And another service will be held at Manor Road Cemetery, where wreaths will be laid on a new cairn bearing the names of all those who died.

Michael Knaggs, a volunteer at the Scarborough Maritime Heritage Centre, said: “Scarborough will have another 15 minutes of fame on the morning of December 16, we know that.”

The bombardment of Scarborough began just after 8am on the cold December morning – the early hour and the winter weather meaning the number of casualties were fewer than they might have been.

Two schools in the town were hit. Mr Knaggs said: “If they had been hit a little later, a lot of school children would have died. At one of them, 200 children would have been killed easily. So in that sense, it was quite lucky that it was early in the morning.”

But 18 civilians were killed as a result of the raid, including 14-month-old John Shields Ryalls, which led Winston Churchill to call the Germans “baby killers”.
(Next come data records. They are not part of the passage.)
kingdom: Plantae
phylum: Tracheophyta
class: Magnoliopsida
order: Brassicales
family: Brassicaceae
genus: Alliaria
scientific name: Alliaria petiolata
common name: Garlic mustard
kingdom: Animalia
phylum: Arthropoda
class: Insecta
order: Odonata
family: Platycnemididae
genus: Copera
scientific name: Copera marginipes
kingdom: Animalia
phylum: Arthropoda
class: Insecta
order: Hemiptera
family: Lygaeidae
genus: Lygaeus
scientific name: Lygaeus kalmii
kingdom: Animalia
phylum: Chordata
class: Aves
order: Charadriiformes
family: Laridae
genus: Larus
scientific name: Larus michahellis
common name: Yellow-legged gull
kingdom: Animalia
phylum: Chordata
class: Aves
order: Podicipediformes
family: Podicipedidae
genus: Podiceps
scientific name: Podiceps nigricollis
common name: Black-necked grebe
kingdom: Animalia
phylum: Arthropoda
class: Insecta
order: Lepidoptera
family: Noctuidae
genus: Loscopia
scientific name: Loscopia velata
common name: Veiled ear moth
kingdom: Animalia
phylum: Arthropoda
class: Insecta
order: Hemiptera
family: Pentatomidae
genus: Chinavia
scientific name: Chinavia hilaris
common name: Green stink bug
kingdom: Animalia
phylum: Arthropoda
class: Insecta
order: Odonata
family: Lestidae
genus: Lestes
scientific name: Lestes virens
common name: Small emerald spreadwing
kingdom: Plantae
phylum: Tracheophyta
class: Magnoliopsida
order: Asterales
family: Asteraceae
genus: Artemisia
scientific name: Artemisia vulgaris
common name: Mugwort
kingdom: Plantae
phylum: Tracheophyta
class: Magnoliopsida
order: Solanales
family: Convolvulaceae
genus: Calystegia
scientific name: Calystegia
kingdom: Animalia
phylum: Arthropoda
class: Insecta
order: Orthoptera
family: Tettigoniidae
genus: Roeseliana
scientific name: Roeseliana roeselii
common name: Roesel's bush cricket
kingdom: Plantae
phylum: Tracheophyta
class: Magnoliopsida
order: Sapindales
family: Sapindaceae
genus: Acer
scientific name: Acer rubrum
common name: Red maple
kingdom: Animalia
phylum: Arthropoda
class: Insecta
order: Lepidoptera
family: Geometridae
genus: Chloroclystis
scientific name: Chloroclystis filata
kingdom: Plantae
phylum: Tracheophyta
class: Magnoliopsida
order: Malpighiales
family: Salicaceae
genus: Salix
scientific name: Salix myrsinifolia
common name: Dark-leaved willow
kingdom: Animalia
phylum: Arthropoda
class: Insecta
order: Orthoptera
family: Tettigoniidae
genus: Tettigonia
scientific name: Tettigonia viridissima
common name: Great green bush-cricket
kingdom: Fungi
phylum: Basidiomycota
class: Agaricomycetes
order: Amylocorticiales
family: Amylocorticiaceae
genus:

The outrage caused by the killing of innocent civilians led to the Government using the Scarborough bombardment in its recruitment drive.

Mr Knaggs said: “Its most important thing was the fact they used it publicity-wise to stir up bad feeling against the Germans after what had happened in Belgium earlier in the war. So, for propaganda reasons, it was very important.”

One propaganda poster simply stated: “Remember Scarborough! Enlist now.”

Another, issued within weeks of the shelling, bore the headline: “Avenge Scarborough – up and at ’em now.”

The text read: “The wholesale murder of innocent women and children demands vengeance. Men of England, the innocent victims of German brutality call upon you to avenge them.”

Mr Knaggs said: “At the time, Scarborough was a very famous holiday resort, lords and ladies and the royal family had been here.”

Four of the fatalities that day came from the same family and the Government used photographs of their house on its posters.

Mr Knaggs said: “Out of the 18 deaths, the four, the Bennett family in Wykeham Street, that was the most tragic. Four people out of seven in the one household.”

Another victim was 15-year-old George Harland Taylor – the only Boy Scout to die in Great Britain during the First World War.

Mr Knaggs said he had discovered new information through his research into the Scarborough bombardment.

He said it was originally believed that Scarborough was hit by around 500 shells but he has now confirmed that 776 shots were fired at the town.

“Eighteen people died in Scarborough and about 200 were injured. Over 200 buildings were hit. There were 776 medium format shells fired in 29 minutes, which is quite something,” he said.